Georgia Bell stood on the podium in Paris 2024 with an Olympic 1500-meter bronze medal and a new British record of 3:52.61.
An guess what? She only runs about 30 miles per week.
The rest of her endurance engine is built entirely on the bike.
Bell logs roughly 100 miles of cycling every single week, and she’s not shy about why. “It will be a part of my plan forever,” she told Cycling Weekly.
Her story isn’t just inspiring. It’s validation for every cyclist who’s ever been told their sport is “just a hobby.”
Bell was a standout junior runner in the UK, earning national titles before heading to the University of California, Berkeley. But the high-mileage American system broke her – literally.
Running 60-plus miles per week caused repeated stress fractures in her shins. Her bones couldn’t handle the pounding.
She stepped away from competitive running for nearly seven years, working full-time in cybersecurity while staying fit through duathlon and cycling. She won the 2023 Duathlon World Championships in her age group, proving her aerobic engine was still firing on all cylinders.
When she decided to return to the track, her coach Trevor Painter designed a radically different approach. Instead of grinding out long runs, Bell would build her base on the bike.
Her weekly structure now looks like this:
• Monday: Easy run plus one hour of Zwift intervals
• Thursday: Track session in the morning, hard Zwift race at night
• Sunday: A 3-4 hour road ride covering roughly 60 miles
No traditional long runs. No 10-mile tempo efforts. Just smart, high-volume cycling mixed with targeted speed work on the track.
The results speak for themselves. Bell has been injury-free for five consecutive years. She set personal bests. She won British titles indoors and outdoors. She made the Olympic team and brought home hardware.
Bell credits Zwift races specifically for sharpening her finishing kick. “They feel even harder than many of my running races,” she said, explaining that the platform lets her push to her absolute limit without the injury risk of extra running miles.
The science backs her up. Cycling builds the same aerobic adaptations as running – increased mitochondrial density, improved oxygen delivery, enhanced fat oxidation – without the repetitive impact that causes stress fractures and overuse injuries.

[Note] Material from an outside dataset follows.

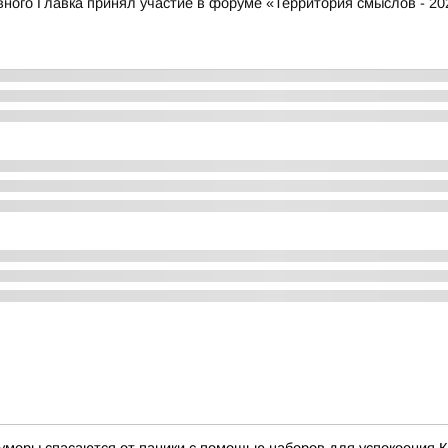
ого Главка принял участие в форуме «Территория смыслов - 20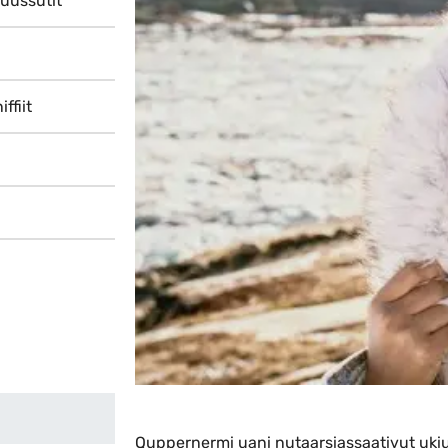
Indhold
uussutit
ffiit
Quppernermi uani nutaarsiassaativut uki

For runners, cycling is the ultimate insurance policy. For cyclists, Bell’s story is proof that the hours you’re logging aren’t secondary training.
They’re building an elite endurance foundation.

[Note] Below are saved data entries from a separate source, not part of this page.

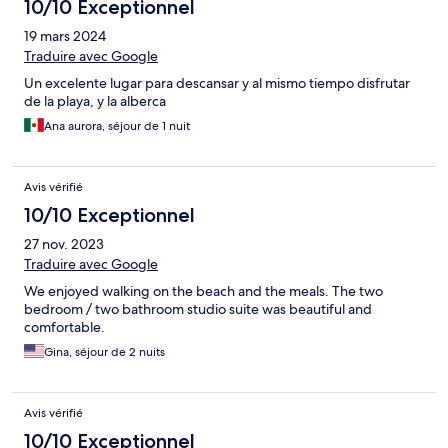
particulière (renfermé?), service très bof.. seule la plage est
10/10 Exceptionnel
jolie.. Bref passez votre chemin
19 mars 2024
Traduire avec Google
Un excelente lugar para descansar y al mismo tiempo disfrutar
de la playa, y la alberca
Ana aurora, séjour de 1 nuit
Avis vérifié
10/10 Exceptionnel
27 nov. 2023
Traduire avec Google
We enjoyed walking on the beach and the meals. The two
bedroom / two bathroom studio suite was beautiful and
comfortable.
Gina, séjour de 2 nuits
Avis vérifié
10/10 Exceptionnel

Bell’s approach flips the traditional script. Most runners treat cycling as “active recovery” or something to do when they’re injured. Bell treats running as the supplement and cycling as the main course.
And it carried her all the way to the Olympic podium.
So the next time someone asks if your Sunday century “counts” as a real workout, tell them about Georgia Bell. Tell them about the British record holder who runs 30 miles a week and cycles 100.
Tell them about the woman who rebuilt her career on two wheels and proved that cycling isn’t just cross-training.
It’s championship-level endurance work.